=== Task statement ===
Please print each entry below exactly as it reads.

=== Records ===
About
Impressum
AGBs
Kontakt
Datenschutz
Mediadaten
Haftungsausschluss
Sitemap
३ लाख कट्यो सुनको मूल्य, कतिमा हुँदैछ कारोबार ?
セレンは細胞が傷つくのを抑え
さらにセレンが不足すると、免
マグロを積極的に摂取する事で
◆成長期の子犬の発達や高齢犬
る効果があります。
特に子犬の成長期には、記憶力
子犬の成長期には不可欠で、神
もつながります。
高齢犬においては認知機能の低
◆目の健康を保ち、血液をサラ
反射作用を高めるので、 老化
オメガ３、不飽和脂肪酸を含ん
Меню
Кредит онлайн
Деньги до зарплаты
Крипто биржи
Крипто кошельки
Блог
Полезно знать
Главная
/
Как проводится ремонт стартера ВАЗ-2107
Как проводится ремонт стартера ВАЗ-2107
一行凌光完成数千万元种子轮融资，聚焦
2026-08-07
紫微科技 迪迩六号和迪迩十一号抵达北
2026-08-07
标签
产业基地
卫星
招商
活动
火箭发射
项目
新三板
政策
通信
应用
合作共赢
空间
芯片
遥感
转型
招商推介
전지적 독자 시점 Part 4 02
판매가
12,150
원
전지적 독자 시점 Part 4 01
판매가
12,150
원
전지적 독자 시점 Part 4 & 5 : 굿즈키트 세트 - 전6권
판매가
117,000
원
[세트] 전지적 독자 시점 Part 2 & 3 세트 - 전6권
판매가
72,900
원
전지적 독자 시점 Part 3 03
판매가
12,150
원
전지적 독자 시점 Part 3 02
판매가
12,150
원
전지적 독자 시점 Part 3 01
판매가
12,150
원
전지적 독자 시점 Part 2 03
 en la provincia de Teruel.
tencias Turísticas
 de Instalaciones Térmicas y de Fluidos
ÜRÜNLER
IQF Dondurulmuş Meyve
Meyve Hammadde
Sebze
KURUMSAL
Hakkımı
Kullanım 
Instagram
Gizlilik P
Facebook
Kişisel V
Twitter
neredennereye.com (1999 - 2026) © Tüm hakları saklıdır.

=== Result of the exercise ===
About
Impressum
AGBs
Kontakt
Datenschutz
Mediadaten
Haftungsausschluss
Sitemap
३ लाख कट्यो सुनको मूल्य, कतिमा हुँदैछ कारोबार ?
セレンは細胞が傷つくのを抑え
さらにセレンが不足すると、免
マグロを積極的に摂取する事で
◆成長期の子犬の発達や高齢犬
る効果があります。
特に子犬の成長期には、記憶力
子犬の成長期には不可欠で、神
もつながります。
高齢犬においては認知機能の低
◆目の健康を保ち、血液をサラ
反射作用を高めるので、 老化
オメガ３、不飽和脂肪酸を含ん
Меню
Кредит онлайн
Деньги до зарплаты
Крипто биржи
Крипто кошельки
Блог
Полезно знать
Главная
/
Как проводится ремонт стартера ВАЗ-2107
Как проводится ремонт стартера ВАЗ-2107
一行凌光完成数千万元种子轮融资，聚焦
2026-08-07
紫微科技 迪迩六号和迪迩十一号抵达北
2026-08-07
标签
产业基地
卫星
招商
活动
火箭发射
项目
新三板
政策
通信
应用
合作共赢
空间
芯片
遥感
转型
招商推介
전지적 독자 시점 Part 4 02
판매가
12,150
원
전지적 독자 시점 Part 4 01
판매가
12,150
원
전지적 독자 시점 Part 4 & 5 : 굿즈키트 세트 - 전6권
판매가
117,000
원
[세트] 전지적 독자 시점 Part 2 & 3 세트 - 전6권
판매가
72,900
원
전지적 독자 시점 Part 3 03
판매가
12,150
원
전지적 독자 시점 Part 3 02
판매가
12,150
원
전지적 독자 시점 Part 3 01
판매가
12,150
원
전지적 독자 시점 Part 2 03
 en la provincia de Teruel.
tencias Turísticas
 de Instalaciones Térmicas y de Fluidos
ÜRÜNLER
IQF Dondurulmuş Meyve
Meyve Hammadde
Sebze
KURUMSAL
Hakkımı
Kullanım 
Instagram
Gizlilik P
Facebook
Kişisel V
Twitter
neredennereye.com (1999 - 2026) © Tüm hakları saklıdır.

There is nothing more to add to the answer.